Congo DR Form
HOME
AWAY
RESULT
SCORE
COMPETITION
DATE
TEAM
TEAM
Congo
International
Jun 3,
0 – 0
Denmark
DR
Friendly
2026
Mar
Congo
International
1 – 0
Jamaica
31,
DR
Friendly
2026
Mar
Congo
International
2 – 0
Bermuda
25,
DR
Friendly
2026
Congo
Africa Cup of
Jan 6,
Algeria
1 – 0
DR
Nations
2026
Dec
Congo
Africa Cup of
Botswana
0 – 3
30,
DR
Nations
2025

==

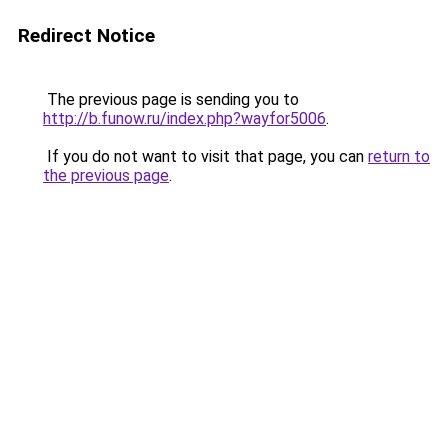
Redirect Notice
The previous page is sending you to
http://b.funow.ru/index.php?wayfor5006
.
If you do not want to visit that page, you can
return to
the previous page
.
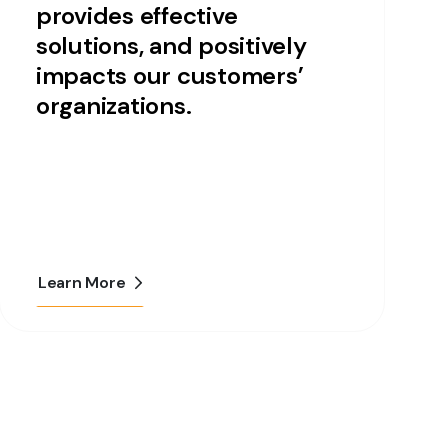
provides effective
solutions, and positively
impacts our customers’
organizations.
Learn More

→ TASK STATEMENT:
Each line in the entries above that includes the word "page" counts once; state the total and nothing else.

→ WRITTEN REPLY:
3